Class to manage the state of a single round. This class contains the logic to handle all updates sent by the participants during a round and does some sanity checks like preventing the same participant to submit multiple updates during a single round.

Parameters

participant_ids (List[str]) – The list of IDs of the participants selected to participate in this round.

add_updates(participant_id, model_weights, aggregation_data, metrics)

Valid a participant’s update for the round.

Parameters
  • participant_id (str) – The id of the participant making the request.

  • model_weights (ndarray) – The updated model weights.

  • aggregation_data (int) – Meta data for aggregation.

  • metrics (Dict[str, ndarray]) – A dictionary containing metrics with the name and the value as list of ndarrays.

Raises

DuplicatedUpdateError – If the participant already submitted his update this round.

Return type

None

get_weight_updates()

Get a list of all participants weight updates. This list will usually be used by the aggregation function.

Return type

Tuple[List[ndarray], List[int]]

Returns

The lists of model weights and aggregation meta data from all participants.

is_finished()

Check if all the required participants submitted their updates this round. If all participants submitted their updates the round is considered finished.

Return type

bool

Returns

True if all participants submitted their updates this round. False otherwise.

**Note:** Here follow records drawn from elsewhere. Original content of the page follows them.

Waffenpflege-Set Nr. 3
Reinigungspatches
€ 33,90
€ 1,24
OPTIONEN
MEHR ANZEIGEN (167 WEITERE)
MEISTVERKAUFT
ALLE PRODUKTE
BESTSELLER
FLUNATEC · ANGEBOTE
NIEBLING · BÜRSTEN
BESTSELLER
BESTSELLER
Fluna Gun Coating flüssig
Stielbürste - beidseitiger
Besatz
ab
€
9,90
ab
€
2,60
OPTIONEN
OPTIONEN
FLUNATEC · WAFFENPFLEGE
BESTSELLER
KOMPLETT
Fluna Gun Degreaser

xain_fl.coordinator.store module

This module provides classes for weights storage. It currently only works with services that provide the AWS S3 APIs.

class xain_fl.coordinator.store.AbstractStore

Bases: abc.ABC

An abstract class that defines the API a store must implement.

abstract read_weights(participant_id, round)

Read the weights computed by the given participant for the given round.

Parameters
  • participant_id (str) – ID of the participant’s weights.

  • round (int) – A round number the weights correspond to.

Return type

ndarray

abstract write_weights(round, weights)

Store the given weights, corresponding to the given round.

Parameters
  • round (int) – A round number the weights correspond to.

  • weights (ndarray) – The weights to store.

Return type

None

class xain_fl.coordinator.store.NullObjectStore

Bases: xain_fl.coordinator.store.AbstractStore

A store that does nothing.

read_weights(participant_id, round)

A dummy method that has no effect.

Parameters
  • participant_id (str) – ID of the participant’s weights. Not used.

  • round (int) – A round number the weights correspond to. Not used.

Return type

ndarray

write_weights(round, weights)

A dummy method that has no effect.

Parameters
  • round (int) – A round number the weights correspond to. Not used.

  • weights (ndarray) – The weights to store. Not used.

Return type

None

class xain_fl.coordinator.store.S3Store(config)

Bases: xain_fl.coordinator.store.AbstractStore

A store for services that offer the AWS S3 API.

Parameters

config (StorageConfig) – the storage configuration (endpoint URL, credentials, etc.)

read_weights(participant_id, round)

Download the weights computed by the given participant for the given round, from an S3 bucket.

Parameters
  • participant_id (str) – ID of the participant’s weights. Not used.

  • round (int) – A round number the weights correspond to.

Return type

ndarray

Returns

The weights read from the S3 bucket.

write_weights(round, weights)

Store the given weights, corresponding to the given round.

Parameters
  • round (int) – A round number the weights correspond to.

  • weights (ndarray) – The weights to store.